The toad in our culture is synonymous with ugliness, ungainliness and moral torpitude. Its stare denotes lack of feelings, witches use its viscous excretion to make their unguents and even the devil himself often takes on its bodily guise. It is the most important animal inhabitant both of witches’ covens and the devil’s den. It is on this myth that THE BEAUTY OF THE TOAD is based. Its beauty is in the fact that the ugly and clumsy toad –the nightingale of the mire– gaces up to the arrogance of the “beautiful people” and to the scorn of the vain with a pride in his tireless song, thus producing a metaphor, both individual and collective, for that rebellion troughout history of the condemned.
In the same way that the prince turns into a toad under the spell of the witches brew, Joseba Tapia has been named prince of the toads.
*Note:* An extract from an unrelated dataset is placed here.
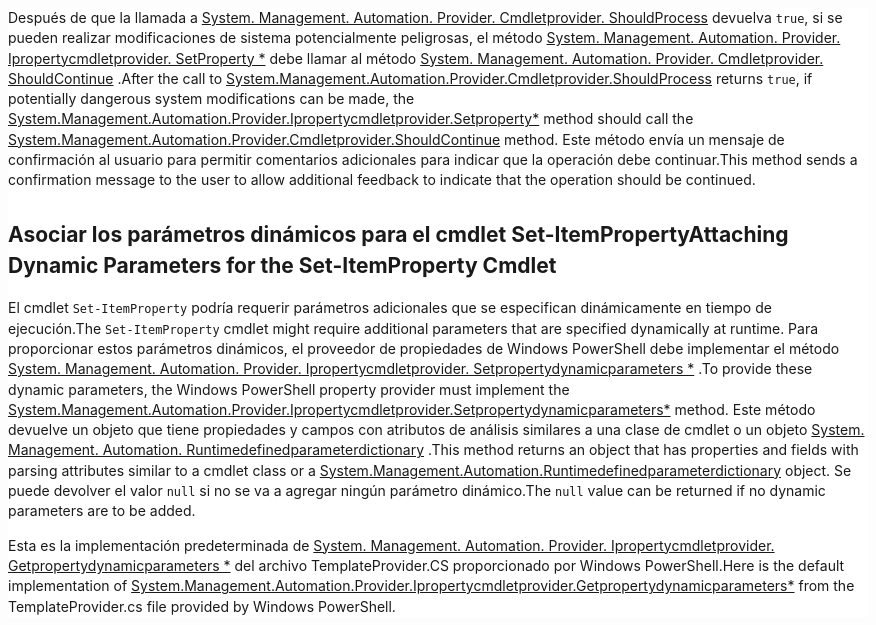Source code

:   <span data-ttu-id="17846-161">Después de que la llamada a [System. Management. Automation. Provider. Cmdletprovider. ShouldProcess](/dotnet/api/System.Management.Automation.Provider.CmdletProvider.ShouldProcess) devuelva `true`, si se pueden realizar modificaciones de sistema potencialmente peligrosas, el método [System. Management. Automation. Provider. Ipropertycmdletprovider. SetProperty \*](/dotnet/api/System.Management.Automation.Provider.IPropertyCmdletProvider.SetProperty) debe llamar al método [System. Management. Automation. Provider. Cmdletprovider. ShouldContinue](/dotnet/api/System.Management.Automation.Provider.CmdletProvider.ShouldContinue) .</span><span class="sxs-lookup"><span data-stu-id="17846-161">After the call to [System.Management.Automation.Provider.Cmdletprovider.ShouldProcess](/dotnet/api/System.Management.Automation.Provider.CmdletProvider.ShouldProcess) returns `true`, if potentially dangerous system modifications can be made, the [System.Management.Automation.Provider.Ipropertycmdletprovider.Setproperty\*](/dotnet/api/System.Management.Automation.Provider.IPropertyCmdletProvider.SetProperty) method should call the [System.Management.Automation.Provider.Cmdletprovider.ShouldContinue](/dotnet/api/System.Management.Automation.Provider.CmdletProvider.ShouldContinue) method.</span></span> <span data-ttu-id="17846-162">Este método envía un mensaje de confirmación al usuario para permitir comentarios adicionales para indicar que la operación debe continuar.</span><span class="sxs-lookup"><span data-stu-id="17846-162">This method sends a confirmation message to the user to allow additional feedback to indicate that the operation should be continued.</span></span>

## <a name="attaching-dynamic-parameters-for-the-set-itemproperty-cmdlet"></a><span data-ttu-id="17846-163">Asociar los parámetros dinámicos para el cmdlet Set-ItemProperty</span><span class="sxs-lookup"><span data-stu-id="17846-163">Attaching Dynamic Parameters for the Set-ItemProperty Cmdlet</span></span>

<span data-ttu-id="17846-164">El cmdlet `Set-ItemProperty` podría requerir parámetros adicionales que se especifican dinámicamente en tiempo de ejecución.</span><span class="sxs-lookup"><span data-stu-id="17846-164">The `Set-ItemProperty` cmdlet might require additional parameters that are specified dynamically at runtime.</span></span> <span data-ttu-id="17846-165">Para proporcionar estos parámetros dinámicos, el proveedor de propiedades de Windows PowerShell debe implementar el método [System. Management. Automation. Provider. Ipropertycmdletprovider. Setpropertydynamicparameters \*](/dotnet/api/System.Management.Automation.Provider.IPropertyCmdletProvider.SetPropertyDynamicParameters) .</span><span class="sxs-lookup"><span data-stu-id="17846-165">To provide these dynamic parameters, the Windows PowerShell property provider must implement the [System.Management.Automation.Provider.Ipropertycmdletprovider.Setpropertydynamicparameters\*](/dotnet/api/System.Management.Automation.Provider.IPropertyCmdletProvider.SetPropertyDynamicParameters) method.</span></span> <span data-ttu-id="17846-166">Este método devuelve un objeto que tiene propiedades y campos con atributos de análisis similares a una clase de cmdlet o un objeto [System. Management. Automation. Runtimedefinedparameterdictionary](/dotnet/api/System.Management.Automation.RuntimeDefinedParameterDictionary) .</span><span class="sxs-lookup"><span data-stu-id="17846-166">This method returns an object that has properties and fields with parsing attributes similar to a cmdlet class or a [System.Management.Automation.Runtimedefinedparameterdictionary](/dotnet/api/System.Management.Automation.RuntimeDefinedParameterDictionary) object.</span></span> <span data-ttu-id="17846-167">Se puede devolver el valor `null` si no se va a agregar ningún parámetro dinámico.</span><span class="sxs-lookup"><span data-stu-id="17846-167">The `null` value can be returned if no dynamic parameters are to be added.</span></span>

<span data-ttu-id="17846-168">Esta es la implementación predeterminada de [System. Management. Automation. Provider. Ipropertycmdletprovider. Getpropertydynamicparameters \*](/dotnet/api/System.Management.Automation.Provider.IPropertyCmdletProvider.GetPropertyDynamicParameters) del archivo TemplateProvider.CS proporcionado por Windows PowerShell.</span><span class="sxs-lookup"><span data-stu-id="17846-168">Here is the default implementation of [System.Management.Automation.Provider.Ipropertycmdletprovider.Getpropertydynamicparameters\*](/dotnet/api/System.Management.Automation.Provider.IPropertyCmdletProvider.GetPropertyDynamicParameters) from the TemplateProvider.cs file provided by Windows PowerShell.</span></span>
A logical and fully deserved choice, if we consider that the diatonic accordion has often been referred to as the “devil’s bellows” and Joseba is the most accomplished exponent. He has responded to the task with a playfuk, rebellious and innovative work.
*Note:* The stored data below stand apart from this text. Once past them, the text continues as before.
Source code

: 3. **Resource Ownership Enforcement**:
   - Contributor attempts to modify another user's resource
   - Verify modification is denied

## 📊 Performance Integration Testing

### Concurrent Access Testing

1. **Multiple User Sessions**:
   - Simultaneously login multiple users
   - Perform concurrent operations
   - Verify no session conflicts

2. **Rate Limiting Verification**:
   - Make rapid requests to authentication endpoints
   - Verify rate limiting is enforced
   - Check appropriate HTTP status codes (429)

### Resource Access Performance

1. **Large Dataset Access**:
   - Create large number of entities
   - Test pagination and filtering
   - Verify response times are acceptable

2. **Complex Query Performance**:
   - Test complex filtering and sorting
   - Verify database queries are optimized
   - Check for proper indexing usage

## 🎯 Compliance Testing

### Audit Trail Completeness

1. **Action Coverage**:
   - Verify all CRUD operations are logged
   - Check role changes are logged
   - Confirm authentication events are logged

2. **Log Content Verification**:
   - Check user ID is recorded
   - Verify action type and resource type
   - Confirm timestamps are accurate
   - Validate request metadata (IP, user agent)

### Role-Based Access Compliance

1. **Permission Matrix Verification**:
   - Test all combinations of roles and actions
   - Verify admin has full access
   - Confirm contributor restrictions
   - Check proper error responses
Koldo Izagirre worked on Joseba Tapia’s suggestions of various themes and forms, alterning refined meters with popular rythms and verses but without ever losing sight of a common, unifying thread. Thus, THE BEAUTY OF THE TOAD brings together the Basque dance tune, the porrusalda or the pasodoble, with a ballad or a lullaby, but all the tracks form part of a greater whole: the subjectivity of the toad, its fixed stare, its pained cry, its utopia full of hope. In this musician –here a singer-songwriter– the writer has found the ideal artist capable of transmitting to the public the irony and the subtlety of his verse.
In Joseba Tapia’s hands, the Basque accordion and its music (trikitixa) proves, if proof was needed, that it is at home with a quality of message, with an elegance in expressiveness, with poetry. This is important because it raises this humble instrument to the noblest level from yesterday’s mire where it was disdained as sinful and foreign and, thus today, is in danger of being relegated to a mere folksy and vulgar role.